#### About this task:
Copy out the whole listing exactly as written, leaving the pictures behind.
- Opening Delimiter -
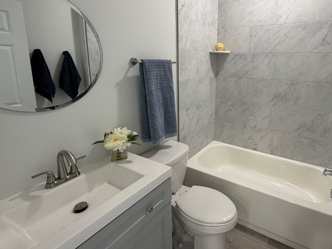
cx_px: 218
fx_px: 192
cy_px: 97
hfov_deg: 79.4
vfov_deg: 65.2
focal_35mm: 20
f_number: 2.2
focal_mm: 2.22
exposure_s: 1/60
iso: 160
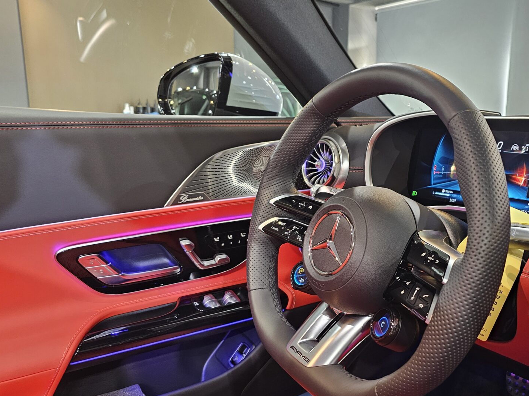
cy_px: 238
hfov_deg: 57.2
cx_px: 349
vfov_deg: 45.2
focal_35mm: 31
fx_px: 474
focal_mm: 6.3
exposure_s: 1/50
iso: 800
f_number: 1.7
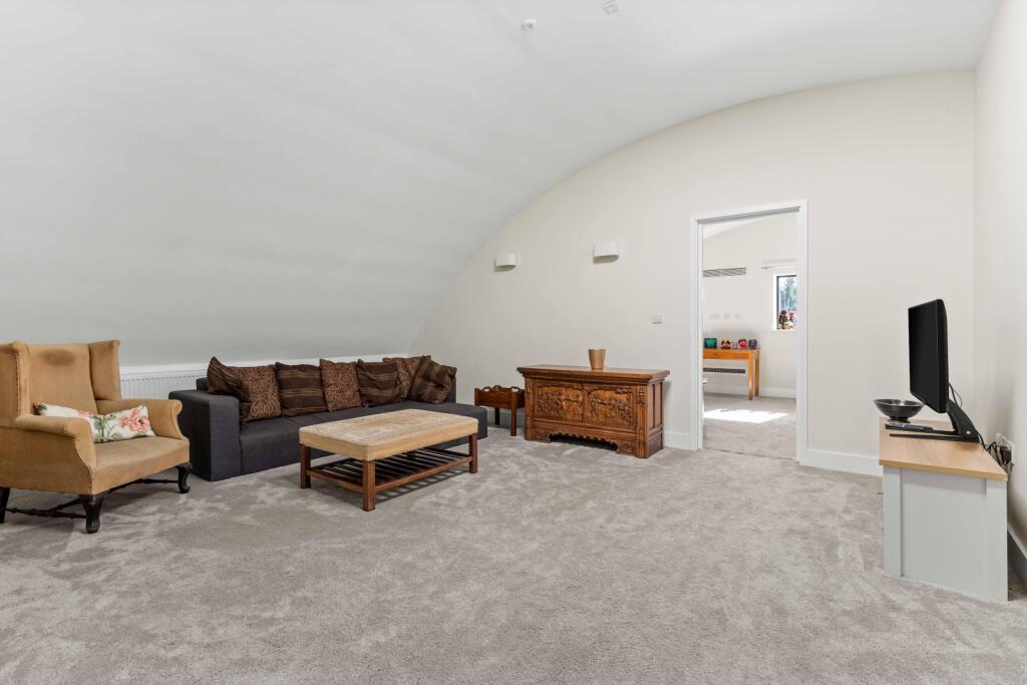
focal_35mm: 17
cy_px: 342
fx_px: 485
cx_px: 514
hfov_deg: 93.3
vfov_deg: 70.5
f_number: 8
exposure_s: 1/6
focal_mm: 17
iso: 400
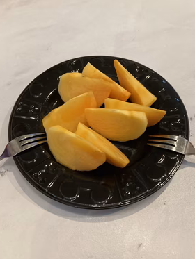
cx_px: 95
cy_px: 124
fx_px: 225
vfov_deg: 59.9
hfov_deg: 46.8
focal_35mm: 30
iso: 200
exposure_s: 1/50
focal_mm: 3.99
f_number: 1.8
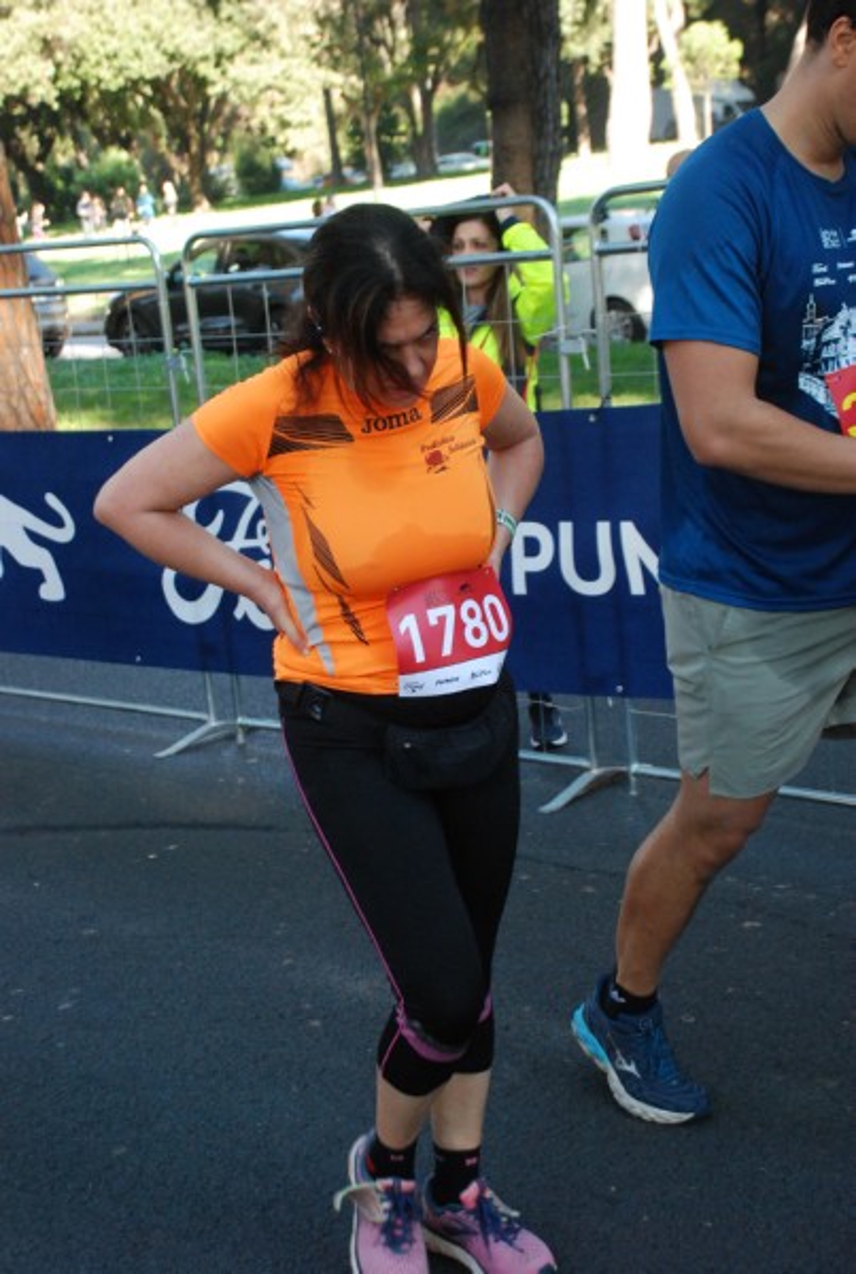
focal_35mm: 52
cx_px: 428
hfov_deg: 25.9
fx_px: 1863
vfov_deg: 37.8
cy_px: 637
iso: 1000
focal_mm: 35
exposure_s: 1/320
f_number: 4.5
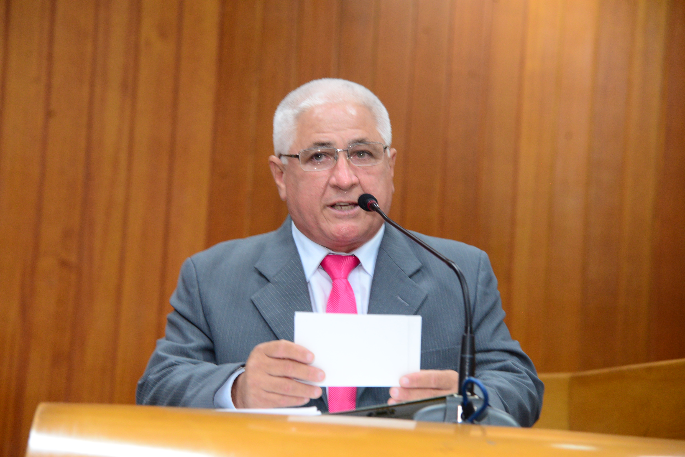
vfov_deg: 11.4
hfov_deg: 17.1
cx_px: 342
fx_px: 2284
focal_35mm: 120
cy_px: 228
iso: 2500
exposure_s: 1/60
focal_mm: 120
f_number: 4.5
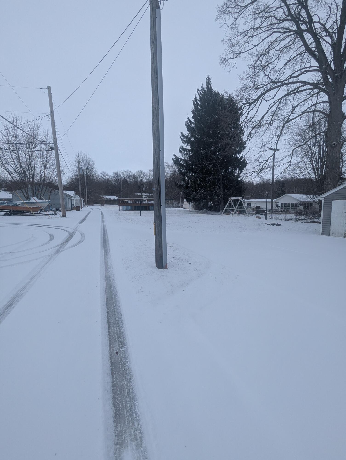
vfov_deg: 94.4
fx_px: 213
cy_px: 230
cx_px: 173
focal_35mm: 16
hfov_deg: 78.2
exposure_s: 1/1134
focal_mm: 2.35
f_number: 2.2
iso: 45
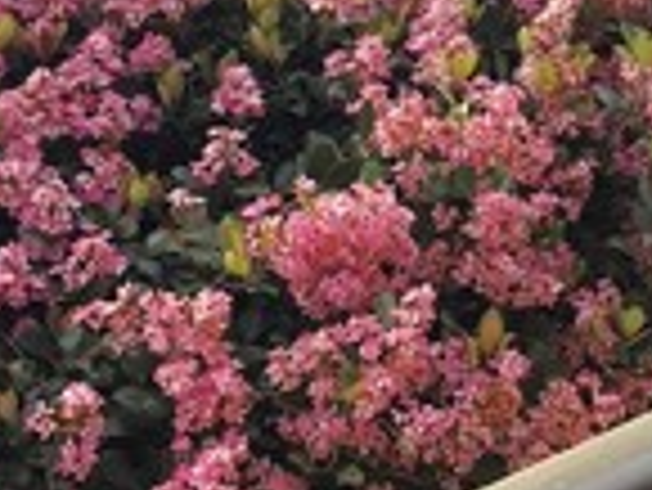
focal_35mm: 128
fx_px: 2413
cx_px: 940
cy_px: 31
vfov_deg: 11.5
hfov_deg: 14.5
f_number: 2.2
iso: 25
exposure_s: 1/280
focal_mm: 4.15
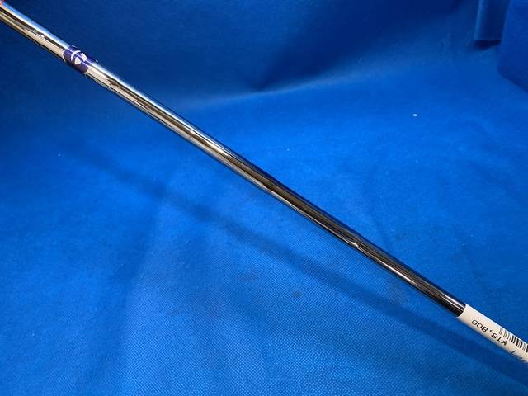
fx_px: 397
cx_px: 264
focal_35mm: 26
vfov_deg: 53.1
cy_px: 198
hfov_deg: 67.3
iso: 100
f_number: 1.8
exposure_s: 1/60
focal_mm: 4.25
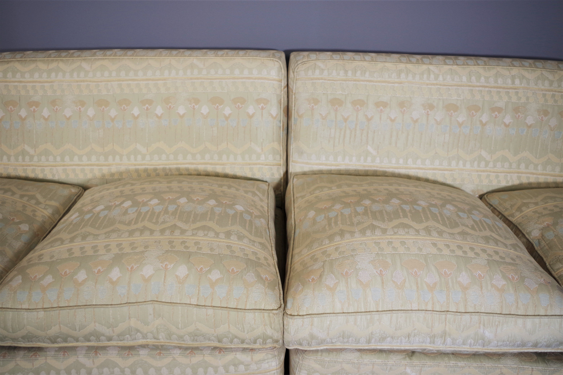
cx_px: 282
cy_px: 188
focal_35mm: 31
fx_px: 485
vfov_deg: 42.3
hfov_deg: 60.3
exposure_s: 1/60
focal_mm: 21.25
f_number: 4
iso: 200
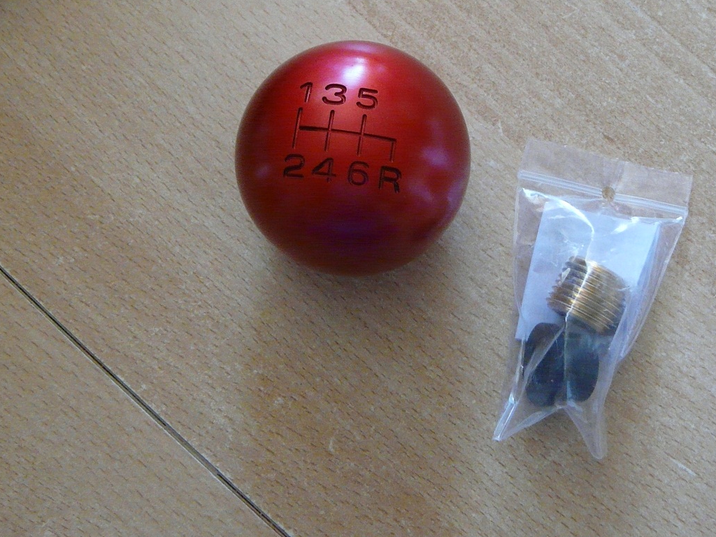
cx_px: 412
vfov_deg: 28.1
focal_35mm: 51
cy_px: 131
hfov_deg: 37.4
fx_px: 1055
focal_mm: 5.2
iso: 400
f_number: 2.8
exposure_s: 1/25
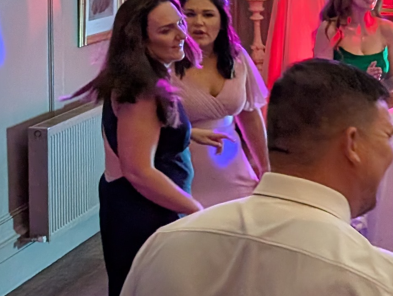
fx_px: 1182
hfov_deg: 17.0
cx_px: 593
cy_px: 85
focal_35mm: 104
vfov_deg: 14.2
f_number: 1.68
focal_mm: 6.9
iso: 601
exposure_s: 1/50
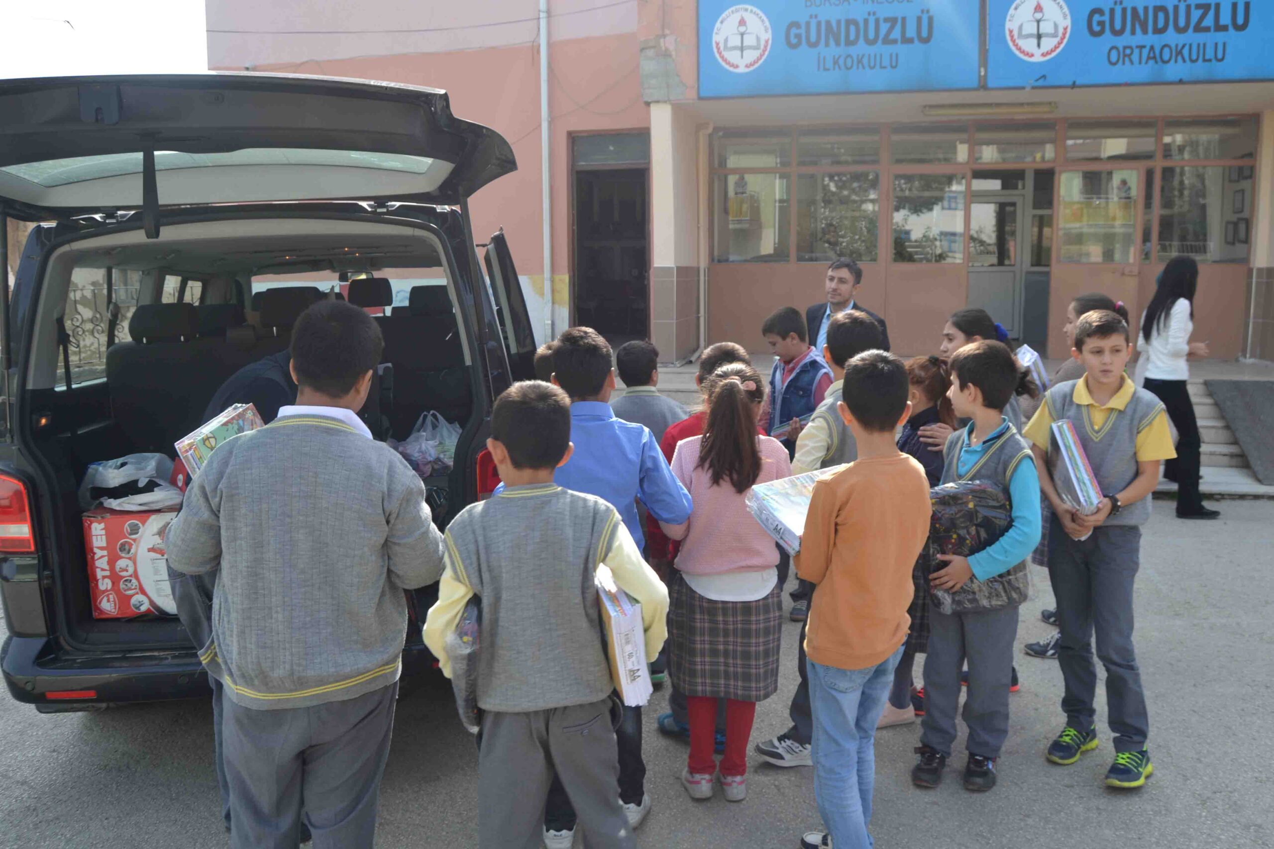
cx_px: 637
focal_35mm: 27
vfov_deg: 47.9
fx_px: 955
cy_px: 424
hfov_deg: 67.4
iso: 100
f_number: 6.3
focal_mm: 18
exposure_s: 1/160
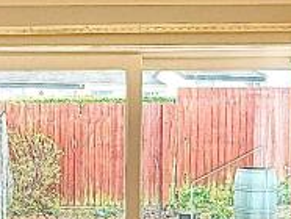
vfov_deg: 19.1
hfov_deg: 24.6
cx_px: 34
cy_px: 160
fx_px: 648
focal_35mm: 77
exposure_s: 1/104
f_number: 2.2
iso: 40
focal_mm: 2.22
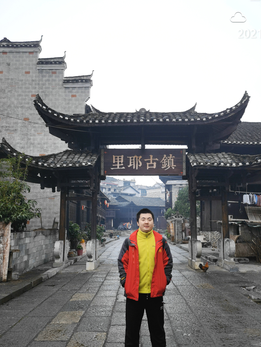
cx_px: 144
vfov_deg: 56.7
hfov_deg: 44.1
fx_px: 322
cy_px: 187
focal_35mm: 32
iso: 50
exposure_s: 1/160
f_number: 1.9
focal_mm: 6.67
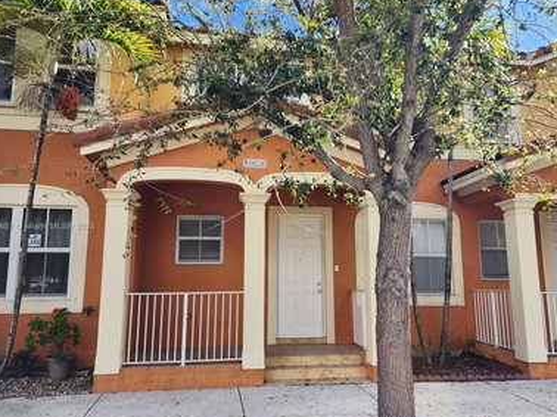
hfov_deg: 67.3
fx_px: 418
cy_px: 227
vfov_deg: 52.9
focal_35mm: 26
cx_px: 284
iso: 12
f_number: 1.8
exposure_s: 1/286
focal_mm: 6.4
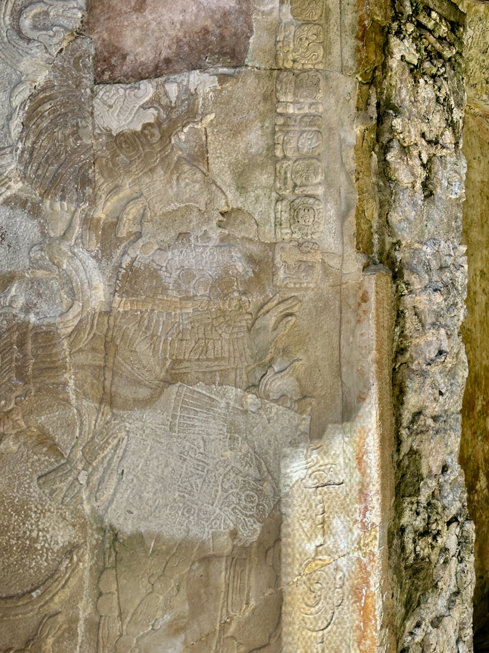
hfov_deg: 30.2
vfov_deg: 39.7
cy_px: 326
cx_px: 244
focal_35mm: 48
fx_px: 905
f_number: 1.8
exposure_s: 1/306
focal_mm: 6.9
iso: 64
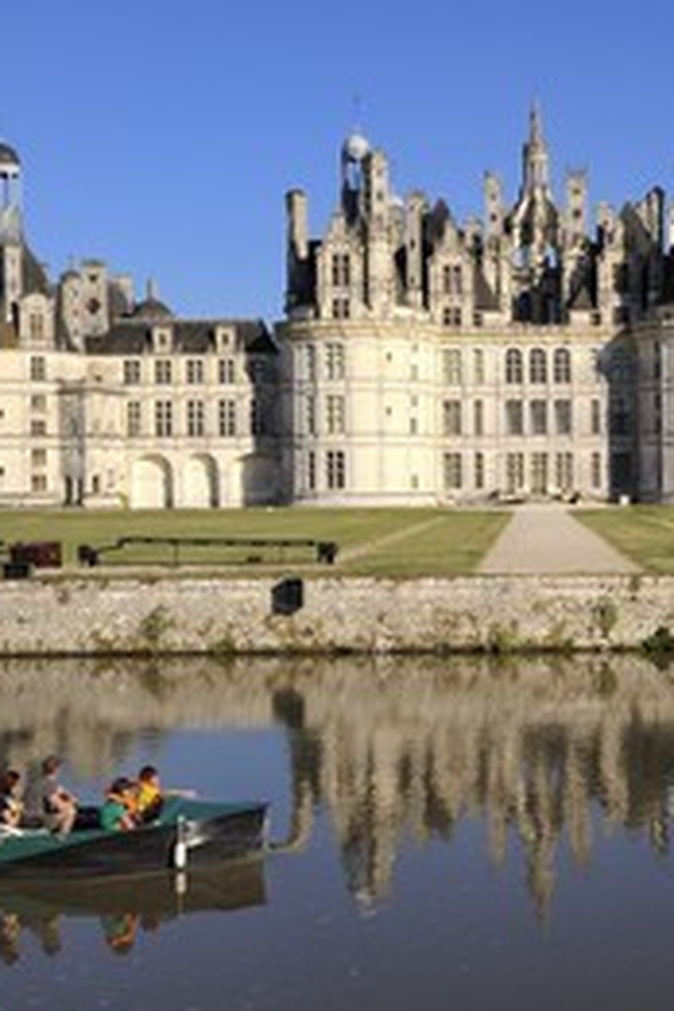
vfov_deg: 34.5
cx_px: 569
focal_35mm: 58
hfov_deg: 22.9
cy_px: 496
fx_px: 1629
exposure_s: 1/200
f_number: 14
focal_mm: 36
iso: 200
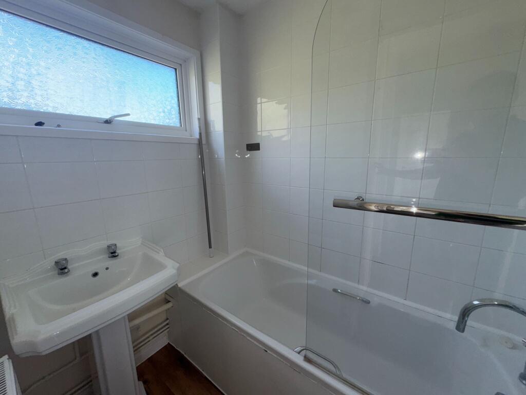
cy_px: 198
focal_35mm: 14
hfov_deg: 102.1
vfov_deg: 85.7
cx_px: 263
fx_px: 213
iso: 32
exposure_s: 1/172
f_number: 2.2
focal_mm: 2.22
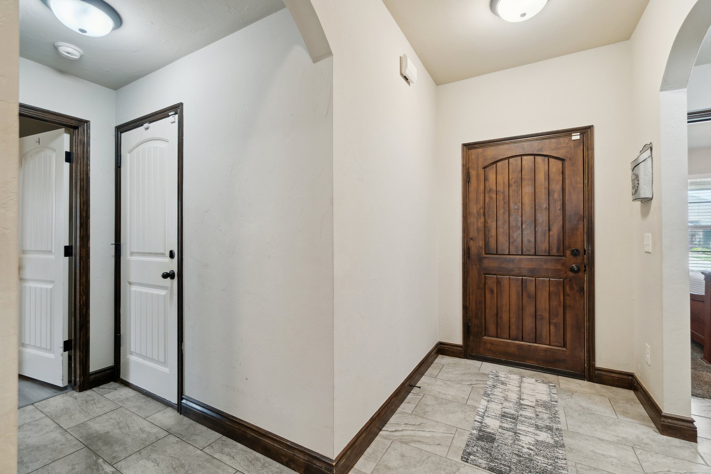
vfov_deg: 77.3
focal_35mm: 15
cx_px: 356
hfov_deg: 100.4
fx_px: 296
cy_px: 237
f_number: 6.3
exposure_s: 1/20
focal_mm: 10
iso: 200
- Closing Delimiter -
#### Solved exercise:
cx_px: 218
fx_px: 192
cy_px: 97
hfov_deg: 79.4
vfov_deg: 65.2
focal_35mm: 20
f_number: 2.2
focal_mm: 2.22
exposure_s: 1/60
iso: 160
cy_px: 238
hfov_deg: 57.2
cx_px: 349
vfov_deg: 45.2
focal_35mm: 31
fx_px: 474
focal_mm: 6.3
exposure_s: 1/50
iso: 800
f_number: 1.7
focal_35mm: 17
cy_px: 342
fx_px: 485
cx_px: 514
hfov_deg: 93.3
vfov_deg: 70.5
f_number: 8
exposure_s: 1/6
focal_mm: 17
iso: 400
cx_px: 95
cy_px: 124
fx_px: 225
vfov_deg: 59.9
hfov_deg: 46.8
focal_35mm: 30
iso: 200
exposure_s: 1/50
focal_mm: 3.99
f_number: 1.8
focal_35mm: 52
cx_px: 428
hfov_deg: 25.9
fx_px: 1863
vfov_deg: 37.8
cy_px: 637
iso: 1000
focal_mm: 35
exposure_s: 1/320
f_number: 4.5
vfov_deg: 11.4
hfov_deg: 17.1
cx_px: 342
fx_px: 2284
focal_35mm: 120
cy_px: 228
iso: 2500
exposure_s: 1/60
focal_mm: 120
f_number: 4.5
vfov_deg: 94.4
fx_px: 213
cy_px: 230
cx_px: 173
focal_35mm: 16
hfov_deg: 78.2
exposure_s: 1/1134
focal_mm: 2.35
f_number: 2.2
iso: 45
focal_35mm: 128
fx_px: 2413
cx_px: 940
cy_px: 31
vfov_deg: 11.5
hfov_deg: 14.5
f_number: 2.2
iso: 25
exposure_s: 1/280
focal_mm: 4.15
fx_px: 397
cx_px: 264
focal_35mm: 26
vfov_deg: 53.1
cy_px: 198
hfov_deg: 67.3
iso: 100
f_number: 1.8
exposure_s: 1/60
focal_mm: 4.25
cx_px: 282
cy_px: 188
focal_35mm: 31
fx_px: 485
vfov_deg: 42.3
hfov_deg: 60.3
exposure_s: 1/60
focal_mm: 21.25
f_number: 4
iso: 200
cx_px: 412
vfov_deg: 28.1
focal_35mm: 51
cy_px: 131
hfov_deg: 37.4
fx_px: 1055
focal_mm: 5.2
iso: 400
f_number: 2.8
exposure_s: 1/25
fx_px: 1182
hfov_deg: 17.0
cx_px: 593
cy_px: 85
focal_35mm: 104
vfov_deg: 14.2
f_number: 1.68
focal_mm: 6.9
iso: 601
exposure_s: 1/50
cx_px: 637
focal_35mm: 27
vfov_deg: 47.9
fx_px: 955
cy_px: 424
hfov_deg: 67.4
iso: 100
f_number: 6.3
focal_mm: 18
exposure_s: 1/160
vfov_deg: 19.1
hfov_deg: 24.6
cx_px: 34
cy_px: 160
fx_px: 648
focal_35mm: 77
exposure_s: 1/104
f_number: 2.2
iso: 40
focal_mm: 2.22
cx_px: 144
vfov_deg: 56.7
hfov_deg: 44.1
fx_px: 322
cy_px: 187
focal_35mm: 32
iso: 50
exposure_s: 1/160
f_number: 1.9
focal_mm: 6.67
hfov_deg: 67.3
fx_px: 418
cy_px: 227
vfov_deg: 52.9
focal_35mm: 26
cx_px: 284
iso: 12
f_number: 1.8
exposure_s: 1/286
focal_mm: 6.4
hfov_deg: 30.2
vfov_deg: 39.7
cy_px: 326
cx_px: 244
focal_35mm: 48
fx_px: 905
f_number: 1.8
exposure_s: 1/306
focal_mm: 6.9
iso: 64
vfov_deg: 34.5
cx_px: 569
focal_35mm: 58
hfov_deg: 22.9
cy_px: 496
fx_px: 1629
exposure_s: 1/200
f_number: 14
focal_mm: 36
iso: 200
cy_px: 198
focal_35mm: 14
hfov_deg: 102.1
vfov_deg: 85.7
cx_px: 263
fx_px: 213
iso: 32
exposure_s: 1/172
f_number: 2.2
focal_mm: 2.22
vfov_deg: 77.3
focal_35mm: 15
cx_px: 356
hfov_deg: 100.4
fx_px: 296
cy_px: 237
f_number: 6.3
exposure_s: 1/20
focal_mm: 10
iso: 200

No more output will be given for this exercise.